=== INSTRUCTIONS FOR THE TASK ===
Your task is to copy the stretch of lines in the records below that begins with the line containing "reaching out to" and ends with the line containing "who rose again", exactly as written, with nothing added.

══ DATA RECORDS

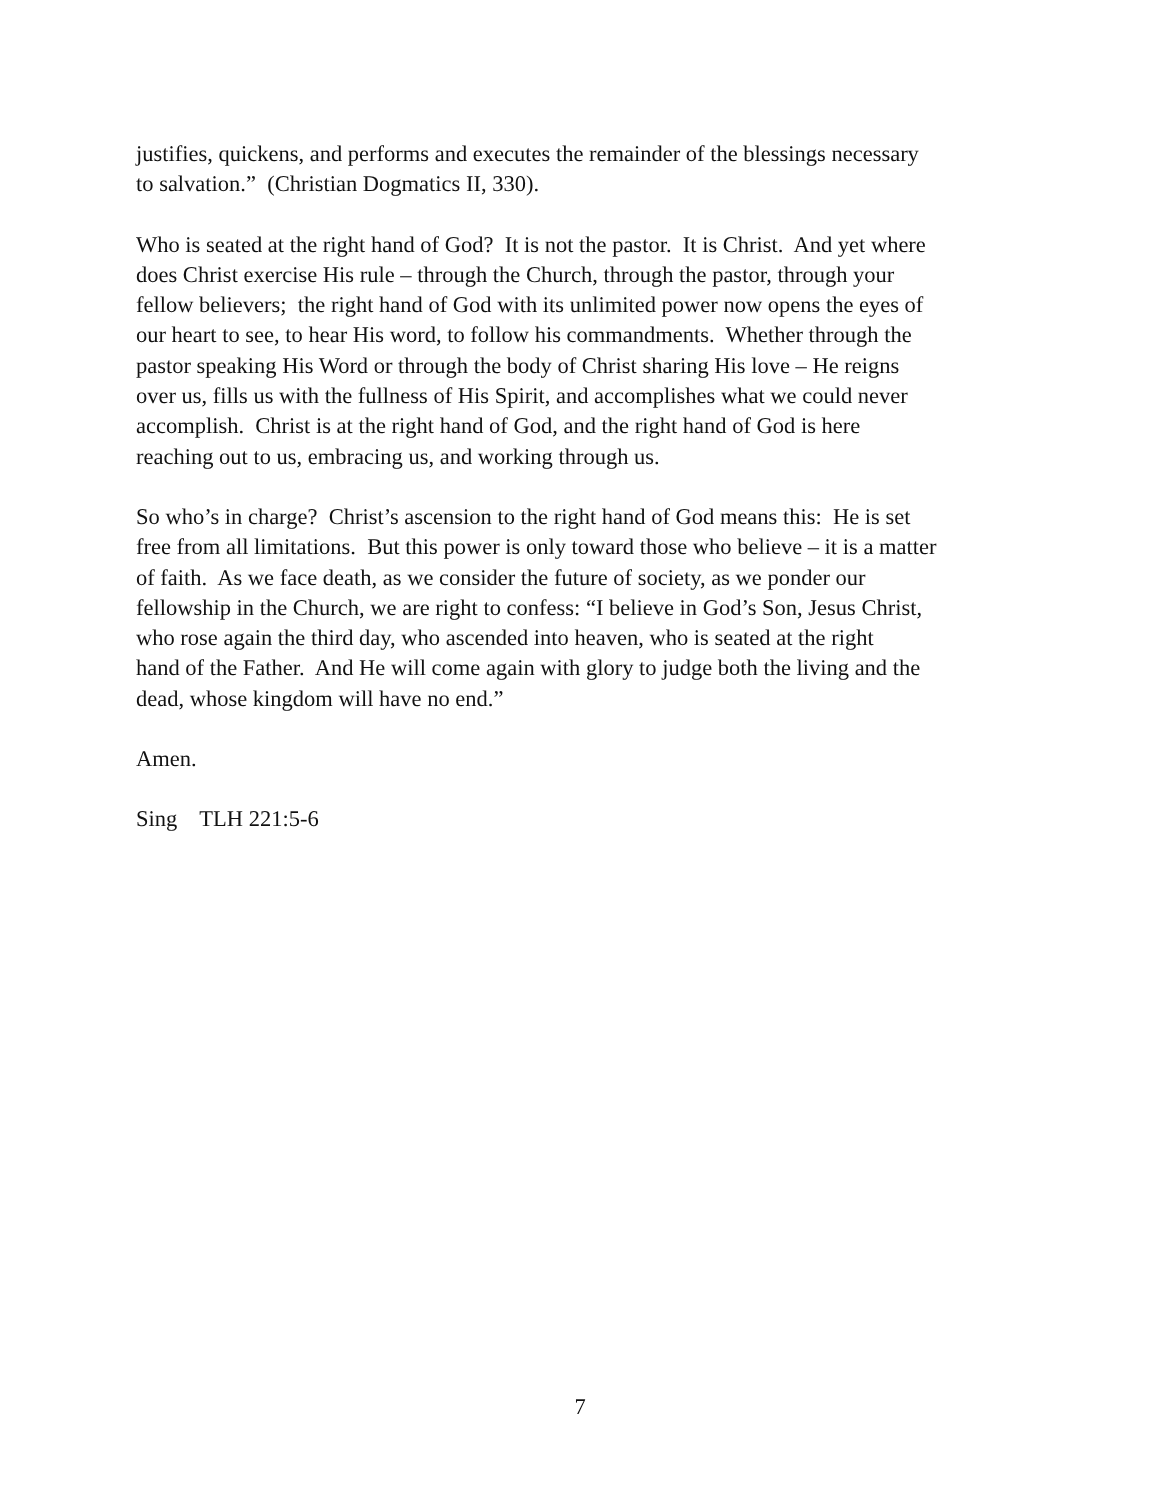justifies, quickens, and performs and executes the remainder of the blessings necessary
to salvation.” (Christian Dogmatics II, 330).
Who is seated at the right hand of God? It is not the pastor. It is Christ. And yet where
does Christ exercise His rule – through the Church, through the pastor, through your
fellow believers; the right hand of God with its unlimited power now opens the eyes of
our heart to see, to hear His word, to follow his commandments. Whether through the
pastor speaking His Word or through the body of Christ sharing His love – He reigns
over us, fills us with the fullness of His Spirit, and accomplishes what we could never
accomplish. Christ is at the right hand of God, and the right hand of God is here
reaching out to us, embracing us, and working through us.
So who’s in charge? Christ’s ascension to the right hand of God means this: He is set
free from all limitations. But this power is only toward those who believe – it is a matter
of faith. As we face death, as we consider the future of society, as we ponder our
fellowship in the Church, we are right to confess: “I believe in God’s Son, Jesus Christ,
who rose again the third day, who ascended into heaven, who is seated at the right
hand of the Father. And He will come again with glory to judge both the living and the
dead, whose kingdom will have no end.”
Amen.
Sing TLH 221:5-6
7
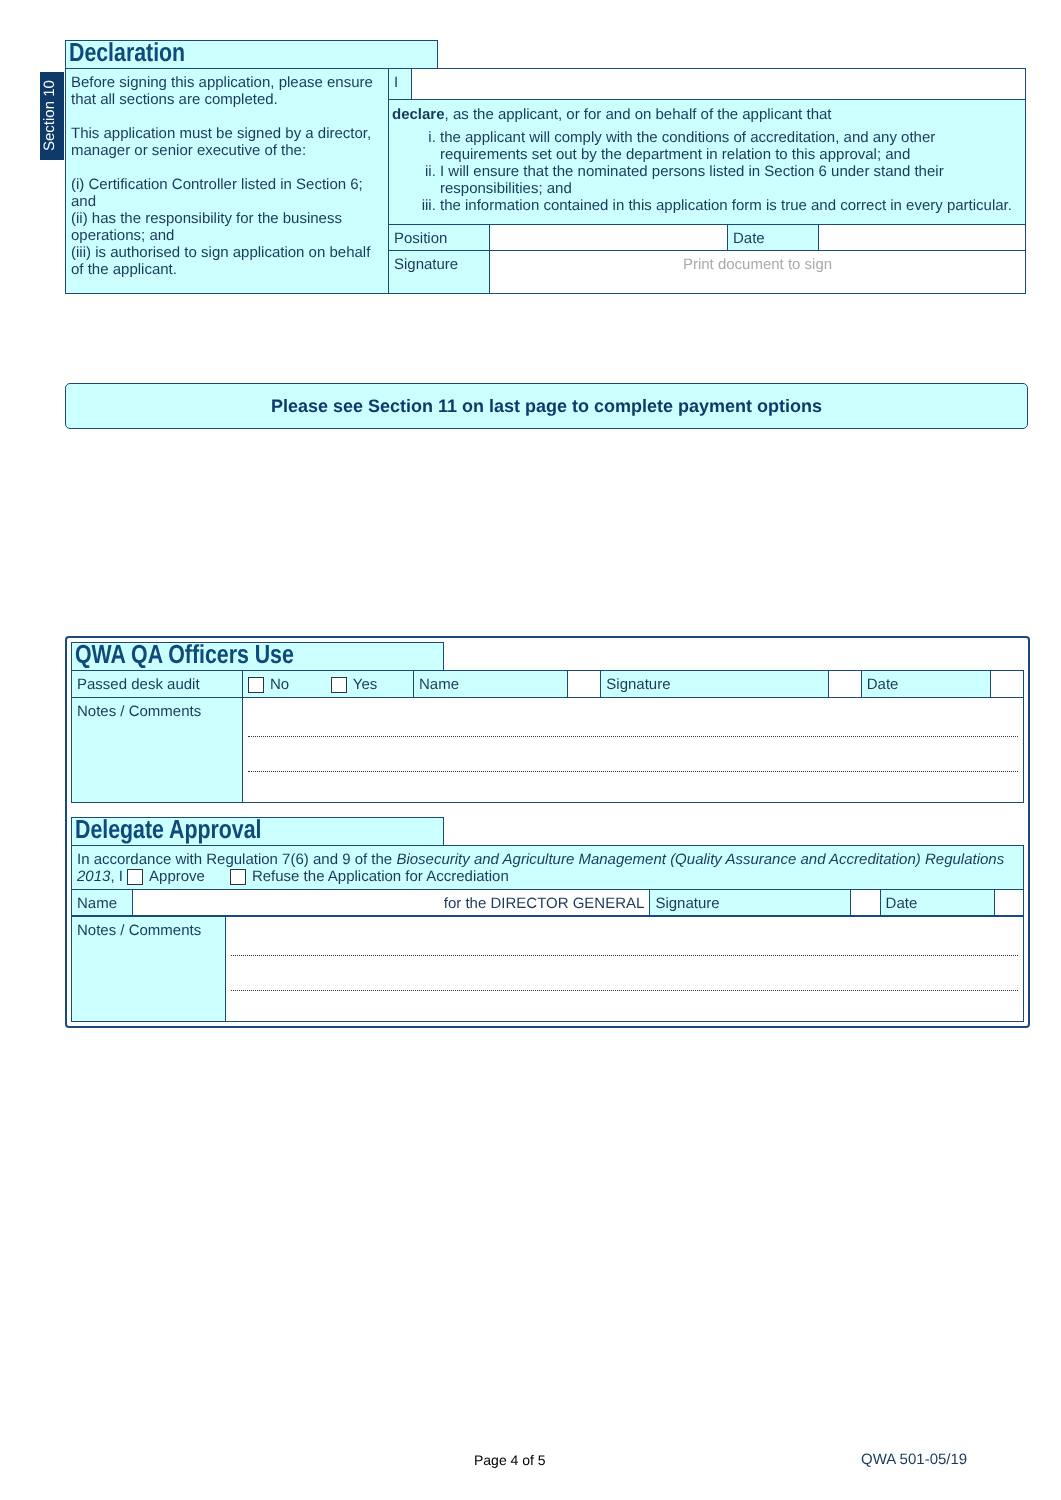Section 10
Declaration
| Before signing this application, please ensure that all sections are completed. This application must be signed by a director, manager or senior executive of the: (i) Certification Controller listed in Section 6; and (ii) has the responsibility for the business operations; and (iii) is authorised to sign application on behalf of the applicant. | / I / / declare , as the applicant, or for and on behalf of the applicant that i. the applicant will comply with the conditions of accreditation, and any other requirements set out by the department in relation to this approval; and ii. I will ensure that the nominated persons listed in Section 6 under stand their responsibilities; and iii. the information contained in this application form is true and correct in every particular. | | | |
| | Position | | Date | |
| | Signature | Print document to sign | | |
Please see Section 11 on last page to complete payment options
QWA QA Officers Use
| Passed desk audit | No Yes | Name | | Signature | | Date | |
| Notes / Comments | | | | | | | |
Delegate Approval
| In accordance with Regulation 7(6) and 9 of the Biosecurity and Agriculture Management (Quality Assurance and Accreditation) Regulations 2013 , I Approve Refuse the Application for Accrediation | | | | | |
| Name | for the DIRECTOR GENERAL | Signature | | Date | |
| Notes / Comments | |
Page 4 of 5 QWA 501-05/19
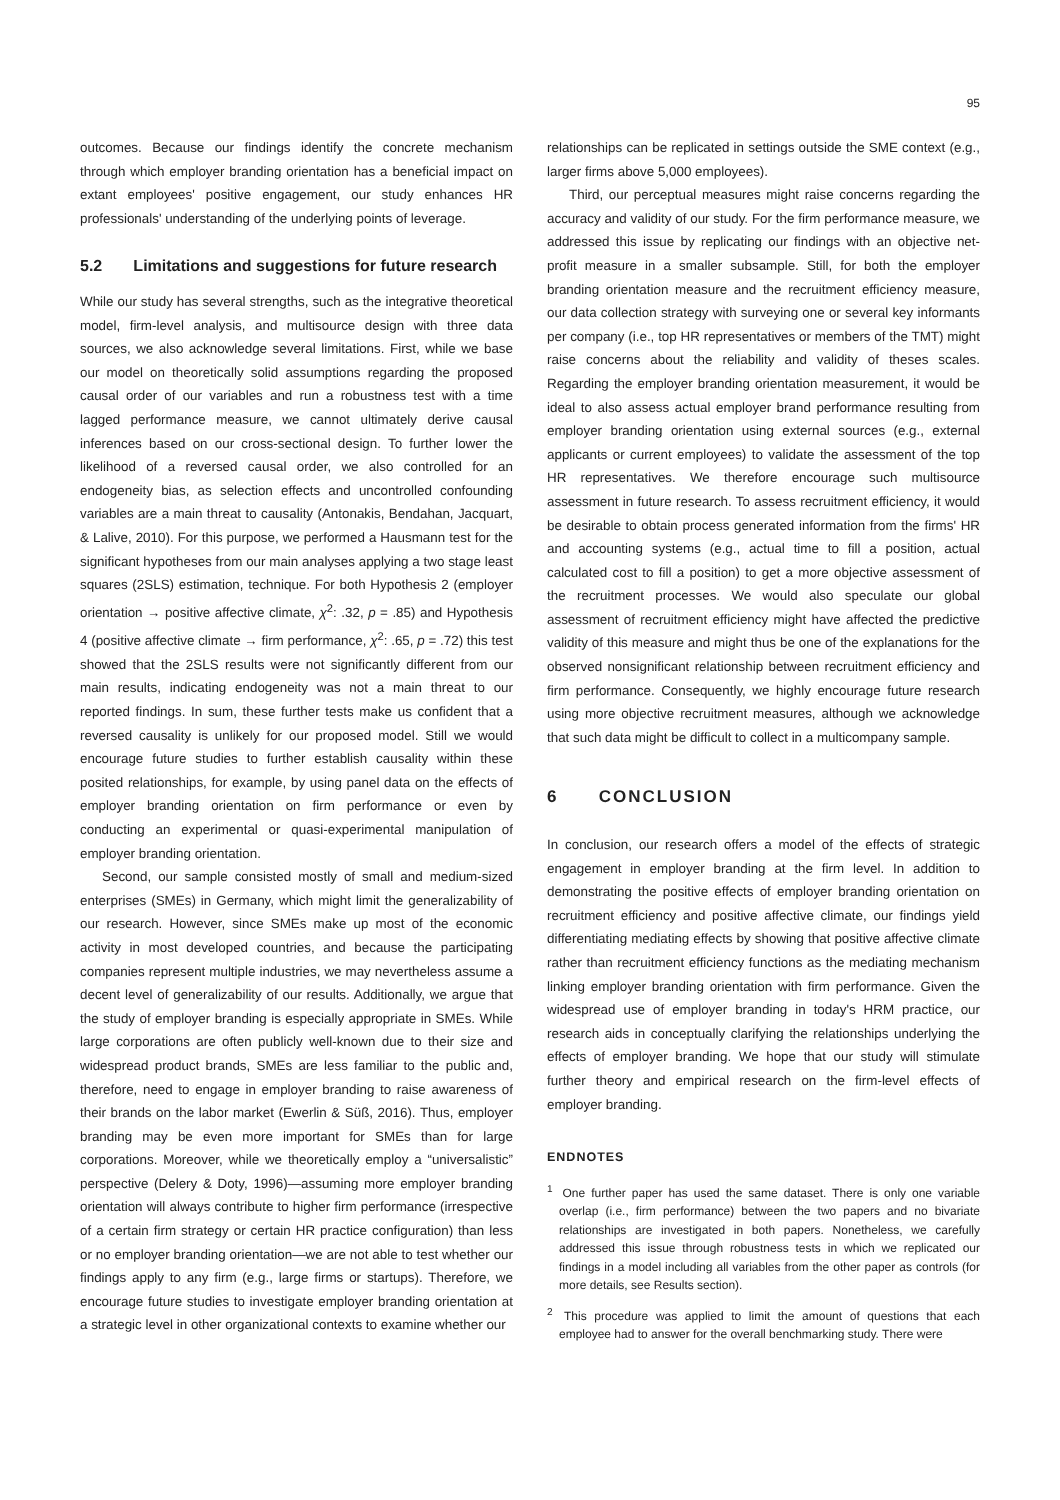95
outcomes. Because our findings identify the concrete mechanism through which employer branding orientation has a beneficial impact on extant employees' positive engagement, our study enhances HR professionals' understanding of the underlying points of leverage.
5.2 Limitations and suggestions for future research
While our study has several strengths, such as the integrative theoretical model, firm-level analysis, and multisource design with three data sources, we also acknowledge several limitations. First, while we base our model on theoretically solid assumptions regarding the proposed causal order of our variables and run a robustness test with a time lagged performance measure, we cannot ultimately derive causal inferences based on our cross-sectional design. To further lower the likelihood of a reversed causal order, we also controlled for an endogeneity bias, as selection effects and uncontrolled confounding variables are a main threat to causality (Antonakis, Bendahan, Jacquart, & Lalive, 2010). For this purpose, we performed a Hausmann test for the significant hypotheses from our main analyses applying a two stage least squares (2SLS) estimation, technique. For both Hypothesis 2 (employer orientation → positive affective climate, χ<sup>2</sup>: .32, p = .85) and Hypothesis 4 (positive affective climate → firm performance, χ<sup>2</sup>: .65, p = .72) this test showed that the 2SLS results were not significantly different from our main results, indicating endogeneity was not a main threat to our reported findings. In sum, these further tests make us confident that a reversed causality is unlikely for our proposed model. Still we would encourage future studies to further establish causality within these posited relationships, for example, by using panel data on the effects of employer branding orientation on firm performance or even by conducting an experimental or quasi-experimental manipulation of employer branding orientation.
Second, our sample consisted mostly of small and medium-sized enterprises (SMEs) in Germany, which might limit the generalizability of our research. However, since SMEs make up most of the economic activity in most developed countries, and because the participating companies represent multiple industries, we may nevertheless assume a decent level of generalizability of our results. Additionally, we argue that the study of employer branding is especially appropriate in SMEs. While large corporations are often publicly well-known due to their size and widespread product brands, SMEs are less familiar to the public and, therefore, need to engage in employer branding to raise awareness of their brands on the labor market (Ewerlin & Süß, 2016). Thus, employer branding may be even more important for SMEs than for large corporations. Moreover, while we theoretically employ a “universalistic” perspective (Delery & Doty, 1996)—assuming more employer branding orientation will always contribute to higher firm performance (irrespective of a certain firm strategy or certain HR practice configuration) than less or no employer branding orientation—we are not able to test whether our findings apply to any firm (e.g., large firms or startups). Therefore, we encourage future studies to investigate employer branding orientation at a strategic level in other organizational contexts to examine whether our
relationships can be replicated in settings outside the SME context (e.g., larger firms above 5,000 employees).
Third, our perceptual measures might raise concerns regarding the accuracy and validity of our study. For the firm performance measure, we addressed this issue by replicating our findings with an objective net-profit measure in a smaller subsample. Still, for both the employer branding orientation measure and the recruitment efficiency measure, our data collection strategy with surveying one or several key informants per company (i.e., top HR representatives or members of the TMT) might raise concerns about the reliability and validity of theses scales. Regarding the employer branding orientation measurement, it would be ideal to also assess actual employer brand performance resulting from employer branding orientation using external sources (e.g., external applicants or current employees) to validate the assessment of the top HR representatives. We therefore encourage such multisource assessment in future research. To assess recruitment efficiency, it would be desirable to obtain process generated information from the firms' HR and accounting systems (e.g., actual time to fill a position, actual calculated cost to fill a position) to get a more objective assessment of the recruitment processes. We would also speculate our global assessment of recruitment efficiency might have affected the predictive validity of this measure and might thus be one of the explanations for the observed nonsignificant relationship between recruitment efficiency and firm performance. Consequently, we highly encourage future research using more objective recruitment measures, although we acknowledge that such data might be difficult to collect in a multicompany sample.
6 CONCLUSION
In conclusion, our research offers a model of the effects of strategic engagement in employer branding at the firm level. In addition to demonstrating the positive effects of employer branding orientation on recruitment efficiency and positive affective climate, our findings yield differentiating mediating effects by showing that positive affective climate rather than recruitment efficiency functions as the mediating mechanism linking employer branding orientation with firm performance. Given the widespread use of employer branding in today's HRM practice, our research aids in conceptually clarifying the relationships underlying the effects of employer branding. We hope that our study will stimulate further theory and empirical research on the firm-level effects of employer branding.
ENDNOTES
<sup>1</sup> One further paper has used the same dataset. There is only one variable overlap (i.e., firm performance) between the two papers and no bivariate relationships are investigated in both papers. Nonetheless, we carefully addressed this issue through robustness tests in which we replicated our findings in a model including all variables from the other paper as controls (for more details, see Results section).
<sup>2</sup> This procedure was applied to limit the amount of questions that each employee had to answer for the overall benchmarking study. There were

════

=== RESPONSE BELOW ===
reaching out to us, embracing us, and working through us.
So who’s in charge? Christ’s ascension to the right hand of God means this: He is set
free from all limitations. But this power is only toward those who believe – it is a matter
of faith. As we face death, as we consider the future of society, as we ponder our
fellowship in the Church, we are right to confess: “I believe in God’s Son, Jesus Christ,
who rose again the third day, who ascended into heaven, who is seated at the right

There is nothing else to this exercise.